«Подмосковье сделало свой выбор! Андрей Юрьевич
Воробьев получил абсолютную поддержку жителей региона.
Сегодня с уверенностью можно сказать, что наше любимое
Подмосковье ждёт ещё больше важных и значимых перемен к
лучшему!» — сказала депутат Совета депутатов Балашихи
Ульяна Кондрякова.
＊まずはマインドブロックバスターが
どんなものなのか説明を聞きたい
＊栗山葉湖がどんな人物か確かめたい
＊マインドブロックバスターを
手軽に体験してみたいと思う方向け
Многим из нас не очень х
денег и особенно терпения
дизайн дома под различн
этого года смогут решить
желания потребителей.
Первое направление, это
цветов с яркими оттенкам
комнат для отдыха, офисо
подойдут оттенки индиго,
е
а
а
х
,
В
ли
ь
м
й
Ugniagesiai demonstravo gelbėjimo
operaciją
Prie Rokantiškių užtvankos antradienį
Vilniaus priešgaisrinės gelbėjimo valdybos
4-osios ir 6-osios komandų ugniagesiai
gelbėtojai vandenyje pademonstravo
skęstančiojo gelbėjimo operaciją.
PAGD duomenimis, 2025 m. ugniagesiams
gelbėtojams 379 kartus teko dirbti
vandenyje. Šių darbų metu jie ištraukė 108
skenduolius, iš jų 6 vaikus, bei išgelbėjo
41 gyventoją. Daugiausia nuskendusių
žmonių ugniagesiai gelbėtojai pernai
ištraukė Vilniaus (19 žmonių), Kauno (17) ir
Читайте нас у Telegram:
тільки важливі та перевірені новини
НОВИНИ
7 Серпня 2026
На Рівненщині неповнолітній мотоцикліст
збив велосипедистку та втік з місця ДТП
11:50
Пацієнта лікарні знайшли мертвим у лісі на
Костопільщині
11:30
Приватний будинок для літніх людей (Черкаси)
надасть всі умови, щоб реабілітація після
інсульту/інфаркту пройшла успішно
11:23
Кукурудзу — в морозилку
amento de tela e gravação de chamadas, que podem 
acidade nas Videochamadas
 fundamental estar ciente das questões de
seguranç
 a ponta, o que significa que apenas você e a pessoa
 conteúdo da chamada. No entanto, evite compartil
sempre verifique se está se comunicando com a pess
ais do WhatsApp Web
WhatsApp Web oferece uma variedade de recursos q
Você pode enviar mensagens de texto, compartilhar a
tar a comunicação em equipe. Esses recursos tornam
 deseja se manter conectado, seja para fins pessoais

#####

WHAT THIS TASK INVOLVES:
Rewrite the listing from its first line up to and including the line with "Você pode enviar", changing "WhatsApp Web" to "WhatsApp Desktop" and leaving everything else unchanged.

EXERCISE SOLUTION:
«Подмосковье сделало свой выбор! Андрей Юрьевич
Воробьев получил абсолютную поддержку жителей региона.
Сегодня с уверенностью можно сказать, что наше любимое
Подмосковье ждёт ещё больше важных и значимых перемен к
лучшему!» — сказала депутат Совета депутатов Балашихи
Ульяна Кондрякова.
＊まずはマインドブロックバスターが
どんなものなのか説明を聞きたい
＊栗山葉湖がどんな人物か確かめたい
＊マインドブロックバスターを
手軽に体験してみたいと思う方向け
Многим из нас не очень х
денег и особенно терпения
дизайн дома под различн
этого года смогут решить
желания потребителей.
Первое направление, это
цветов с яркими оттенкам
комнат для отдыха, офисо
подойдут оттенки индиго,
е
а
а
х
,
В
ли
ь
м
й
Ugniagesiai demonstravo gelbėjimo
operaciją
Prie Rokantiškių užtvankos antradienį
Vilniaus priešgaisrinės gelbėjimo valdybos
4-osios ir 6-osios komandų ugniagesiai
gelbėtojai vandenyje pademonstravo
skęstančiojo gelbėjimo operaciją.
PAGD duomenimis, 2025 m. ugniagesiams
gelbėtojams 379 kartus teko dirbti
vandenyje. Šių darbų metu jie ištraukė 108
skenduolius, iš jų 6 vaikus, bei išgelbėjo
41 gyventoją. Daugiausia nuskendusių
žmonių ugniagesiai gelbėtojai pernai
ištraukė Vilniaus (19 žmonių), Kauno (17) ir
Читайте нас у Telegram:
тільки важливі та перевірені новини
НОВИНИ
7 Серпня 2026
На Рівненщині неповнолітній мотоцикліст
збив велосипедистку та втік з місця ДТП
11:50
Пацієнта лікарні знайшли мертвим у лісі на
Костопільщині
11:30
Приватний будинок для літніх людей (Черкаси)
надасть всі умови, щоб реабілітація після
інсульту/інфаркту пройшла успішно
11:23
Кукурудзу — в морозилку
amento de tela e gravação de chamadas, que podem 
acidade nas Videochamadas
 fundamental estar ciente das questões de
seguranç
 a ponta, o que significa que apenas você e a pessoa
 conteúdo da chamada. No entanto, evite compartil
sempre verifique se está se comunicando com a pess
ais do WhatsApp Desktop
WhatsApp Desktop oferece uma variedade de recursos q
Você pode enviar mensagens de texto, compartilhar a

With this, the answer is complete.